En nuestro trabajo atendíamos público, y teníamos este cliente en particular que tenía un flechazo con mi amiga, minero con unos 15-20 años más que ella. Le mandaba flores, chocolates, le regalaba accesorios de lujo, etc. hasta que un día ella le aceptó una invitación a salir y todo empezó a enredarse. Terminaron en una relación, ella engañando a su marido descaradamente frente a todo el mundo, embobada con el tipo que a mi parecer era un viejujo guácala.
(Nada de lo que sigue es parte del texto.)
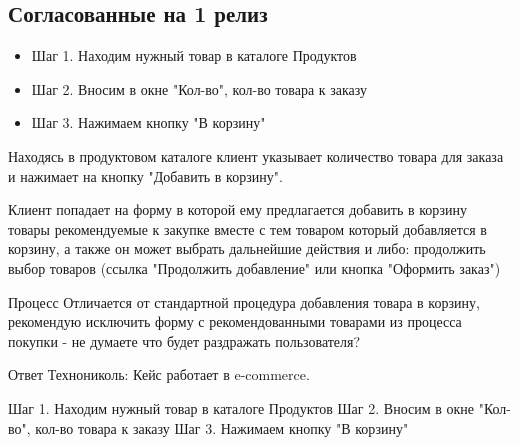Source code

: \subsection{Согласованные на 1 релиз}
\fi
{}
{


\begin{wiki}
\begin{itemize}
\item Шаг 1. Находим нужный товар в каталоге Продуктов
\item Шаг 2. Вносим в окне "Кол-во", кол-во товара к заказу
\item Шаг 3. Нажимаем кнопку "В корзину"
\end{itemize}

Находясь в продуктовом каталоге клиент указывает количество товара для заказа и нажимает на кнопку "Добавить в корзину". 

Клиент попадает на форму в которой ему предлагается добавить в корзину товары рекомендуемые к закупке вместе с тем товаром который добавляется в корзину, а также он может выбрать дальнейшие действия и либо: продолжить выбор товаров (ссылка "Продолжить добавление" или кнопка "Оформить заказ")
\end{wiki}

\begin{hybris}
Процесс Отличается от стандартной процедура добавления товара в корзину, рекомендую исключить форму с рекомендованными товарами из процесса покупки - не думаете что будет раздражать пользователя?

Ответ Технониколь: Кейс работает в e-commerce.
\end{hybris}


\begin{itogo}
Шаг 1. Находим нужный товар в каталоге Продуктов
Шаг 2. Вносим в окне "Кол-во", кол-во товара к заказу
Шаг 3. Нажимаем кнопку "В корзину"
\end{itogo}


}

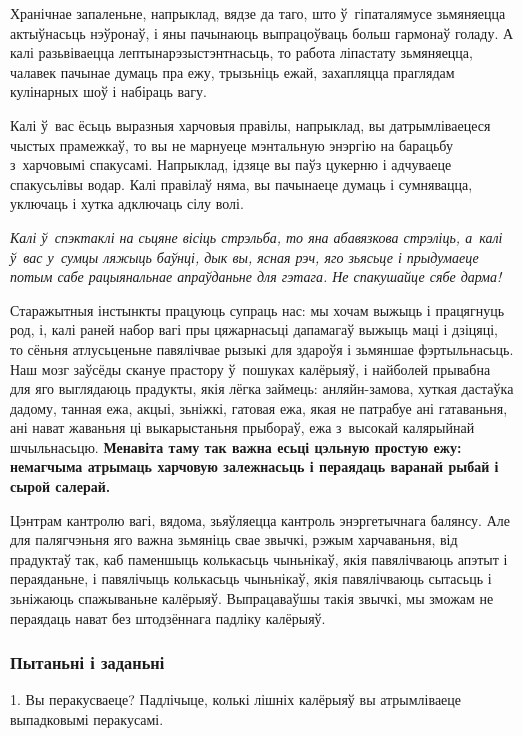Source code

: Хранічнае запаленьне, напрыклад, вядзе да таго, што ў~гіпаталямусе зьмяняецца актыўнасьць нэўронаў, і яны пачынаюць выпрацоўваць больш гармонаў голаду. А калі разьвіваецца лептынарэзыстэнтнасьць, то работа ліпастату зьмяняецца, чалавек пачынае думаць пра ежу, трызьніць ежай, захапляцца праглядам кулінарных шоў і набіраць вагу.

Калі ў~вас ёсьць выразныя харчовыя правілы, напрыклад, вы датрымліваецеся чыстых прамежкаў, то вы не марнуеце мэнтальную энэргію на барацьбу з~харчовымі спакусамі. Напрыклад, ідзяце вы паўз цукерню і адчуваеце спакусьлівы водар. Калі правілаў няма, вы пачынаеце думаць і сумнявацца, уключаць і хутка адключаць сілу волі.

\emph{Калі ў~спэктаклі на сьцяне вісіць стрэльба, то яна абавязкова стрэліць, а~калі ў~вас у~сумцы ляжыць баўнці, дык вы, ясная рэч, яго зьясьце і прыдумаеце потым сабе рацыянальнае апраўданьне для гэтага. Не спакушайце сябе дарма!}

Старажытныя інстынкты працуюць супраць нас: мы хочам выжыць і працягнуць род, і, калі раней набор вагі пры цяжарнасьці дапамагаў выжыць маці і дзіцяці, то сёньня атлусьценьне павялічвае рызыкі для здароўя і зьмяншае фэртыльнасьць. Наш мозг заўсёды скануе прастору ў~пошуках калёрыяў, і найболей прывабна для яго выглядаюць прадукты, якія лёгка займець: анляйн-замова, хуткая дастаўка дадому, танная ежа, акцыі, зьніжкі, гатовая ежа, якая не патрабуе ані гатаваньня, ані нават жаваньня ці выкарыстаньня прыбораў, ежа з~высокай калярыйнай шчыльнасьцю. \textbf{Менавіта таму так важна есьці цэльную простую ежу: немагчыма атрымаць харчовую залежнасьць і пераядаць варанай рыбай і сырой салерай.}

Цэнтрам кантролю вагі, вядома, зьяўляецца кантроль энэргетычнага балянсу. Але для палягчэньня яго важна зьмяніць свае звычкі, рэжым харчаваньня, від прадуктаў так, каб паменшыць колькасьць чыньнікаў, якія павялічваюць апэтыт і пераяданьне, і павялічыць колькасьць чыньнікаў, якія павялічваюць сытасьць і зьніжаюць спажываньне калёрыяў. Выпрацаваўшы такія звычкі, мы зможам не пераядаць нават без штодзённага падліку калёрыяў.

\subsubsection{Пытаньні і заданьні}

1. Вы перакусваеце? Падлічыце, колькі лішніх калёрыяў вы атрымліваеце выпадковымі перакусамі.

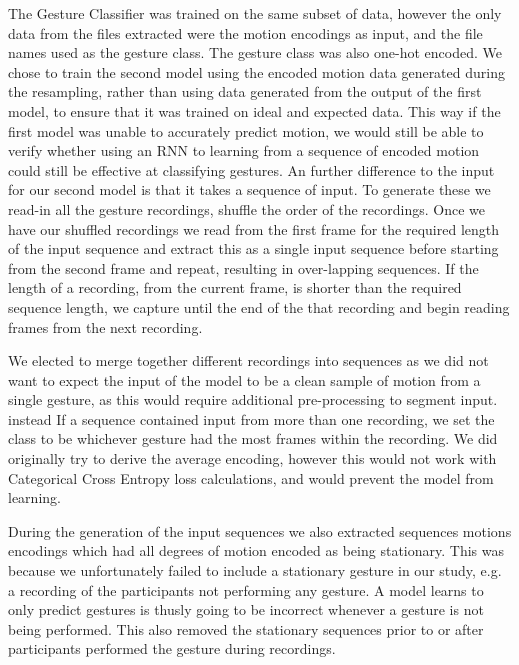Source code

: The Gesture Classifier was trained on the same subset of data, however the only data from the files extracted were the motion encodings as input, and the file names used as the gesture class. The gesture class was also one-hot encoded.
We chose to train the second model using the encoded motion data generated during the resampling, rather than using data generated from the output of the first model, to ensure that it was trained on ideal and expected data. This way if the first model was unable to accurately predict motion, we would still be able to verify whether using an RNN to learning from a sequence of encoded motion could still be effective at classifying gestures.
An further difference to the input for our second model is that it takes a sequence of input. To generate these we read-in all the gesture recordings, shuffle the order of the recordings. Once we have our shuffled recordings we read from the first frame for the required length of the input sequence and extract this as a single input sequence before starting from the second frame and repeat, resulting in over-lapping sequences. If the length of a recording, from the current frame, is shorter than the required sequence length, we capture until the end of the that recording and begin reading frames from the next recording. 

We elected to merge together different recordings into sequences as we did not want to expect the input of the model to be a clean sample of motion from a single gesture, as this would require additional pre-processing to segment input. instead
If a sequence contained input from more than one recording, we set the class to be whichever gesture had the most frames within the recording. We did originally try to derive the average encoding, however this would not work with Categorical Cross Entropy loss calculations, and would prevent the model from learning.

During the generation of the input sequences we also extracted sequences motions encodings which had all degrees of motion encoded as being stationary. This was because we unfortunately failed to include a stationary gesture in our study, e.g. a recording of the participants not performing any gesture. A model learns to only predict gestures is thusly going to be incorrect whenever a gesture is not being performed. This also removed the stationary sequences prior to or after participants performed the gesture during recordings.




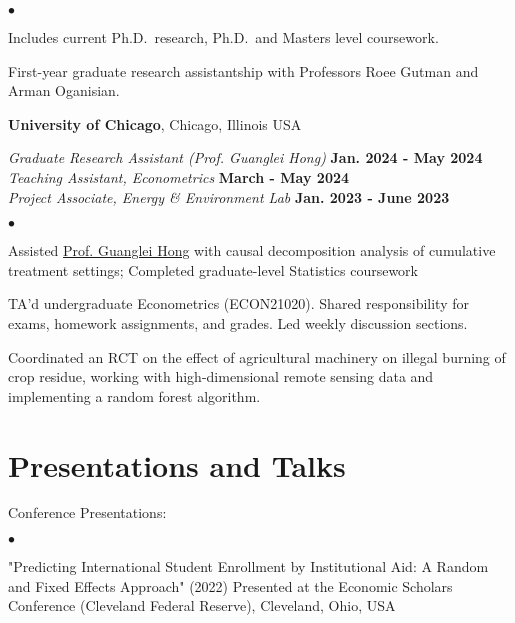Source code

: \documentclass[margin,line]{res}
\newenvironment{list2}{
  \begin{list}{$\bullet$}{%
      \setlength{\itemsep}{0in}
      \setlength{\parsep}{0in} \setlength{\parskip}{0in}
      \setlength{\topsep}{0in} \setlength{\partopsep}{0in} 
      \setlength{\leftmargin}{0.2in}}}{\end{list}}
\begin{document}
\begin{resume}
\begin{list2}
\item Includes current Ph.D.~research, Ph.D.~and Masters level coursework. 
\item First-year graduate research assistantship with Professors Roee Gutman and Arman Oganisian.
\end{list2}

{\bf University of Chicago}, Chicago, Illinois USA

\vspace{-.3cm}
{\em Graduate Research Assistant (Prof. Guanglei Hong)} \hfill {\bf Jan. 2024 - May 2024}\\
{\em Teaching Assistant, Econometrics} \hfill {\bf March - May 2024}\\
{\em Project Associate, Energy \& Environment Lab} \hfill {\bf Jan. 2023 - June 2023}\\

\begin{list2}
\item Assisted \href{https://voices.uchicago.edu/ghong/}{Prof. Guanglei Hong} with causal decomposition analysis of cumulative treatment settings; Completed graduate-level Statistics coursework
\item TA'd undergraduate Econometrics (ECON21020). Shared responsibility for exams, homework assignments, and grades. Led weekly discussion sections.  
\item Coordinated an RCT on the effect of agricultural machinery on illegal burning of crop residue, working with high-dimensional remote sensing data and implementing a random forest algorithm.  
\end{list2}



\section{\sc Presentations and Talks}
Conference Presentations:
\begin{list2}
\item "Predicting International Student Enrollment by Institutional Aid: A Random and Fixed Effects Approach" (2022) Presented at the Economic Scholars Conference (Cleveland Federal Reserve), Cleveland, Ohio, USA
\end{list2}


\end{resume}
\end{document}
Ella me decía que lo pasaba tan bien con él, que era muy gracioso, que la trataba tan bien, que la sacaba a bailar, etc.. y que su marido era lo más fome del mundo (si era medio serio pero buen hombre, no merecía eso, pero yo cabra chica elegí no meterme).
Él pasaba mucho tiempo en la oficina con nosotras y terminé llevándome bien con él, efectivamente era un tipo simpático, como flaite chistoso jaja, y también empezó a hacerme la pata como amiga de la polola y siento que comprando mi silencio un poco porque al principio huevié harto a mi amiga para que lo dejara.
Entre conversa y conversa, terminó sabiendo mi historial laboral, y ofreció conseguirme trabajo administrativo en la minera, sueldo millonario. Me brillaron los ojitos, yo en ese tiempo criaba sola a mi hija pre escolar así que no podía servirme más este trabajo que era una maravilla... de oficina, horario cortito y flexible, me pasaban una camioneta... era todo perfecto. Fui a una entrevista al edificio corporativo con un viejo cuico simpaticón, terminamos echando la talla en inglés y me dijo 'nos vemos!' cuando me fui, así que me fui feliz pensando que lo había conseguido.
Al otro día me llama el minero para decirme que me tiene noticias del trabajo, me pidio que nos juntaramos en una shoperia (que él frecuentaba a diario), me dió lo mismo y fui no más con tal de saber si había quedado o no en este trabajo de ensueño. Al llegar, el minero medio borracho me mira y me dice 'quedaaaste negrita, el viejo quedó feliz con que te haya recomendado', recuerdo que hasta me puse nerviosa pero no daba más de felicidad, casi llorando. Hasta que contunúa hablando y me dice 'eso si, tenís que pasar la última etapa de la entrevista, que es en mi casa', con una cara de pervertido.
Fue tanto el golpe de la felicidad al odio que llegué a sentir un peso repentino en el pecho, nunca me había pasado. Obviamente lo mandé a la chucha, le dije que era un viejo asqueroso y me fui llorando.
En ese momento mi amiga ya no estaba trabajando en la oficina, estaban a punto de quebrar y estaban despidiendo gente de a poco, como la veía poco no sabía si contarle o no, lo pensé varios días hasta que un día me veo bloqueada de todas sus redes, whatsapp, todo.. pensé que el minero se había puesto el parche antes de la herida y ella le creyó, efectivamente tiempo después supe que el rumor era que yo me había acostado con el viejo para conseguir la entrevista y que me había quedado gustando y quería más (si, viejo maldito).
Cuando supe eso, deje de intentar de contactarme con ella porque me dió rabia que le creyera ciegamente sin siquiera hablar conmigo antes. Pensé que se hundan solos en su caca y seguí con mi vida.. así terminó nuestra amistad y no volví a saber de ella (han pasado 8-9 años)
A veces me acuerdo de ese episodio y pienso en que estará... la habrán pillado? Se quedó con el viejo? Qué hubiese pasado si hubiésemos hablado?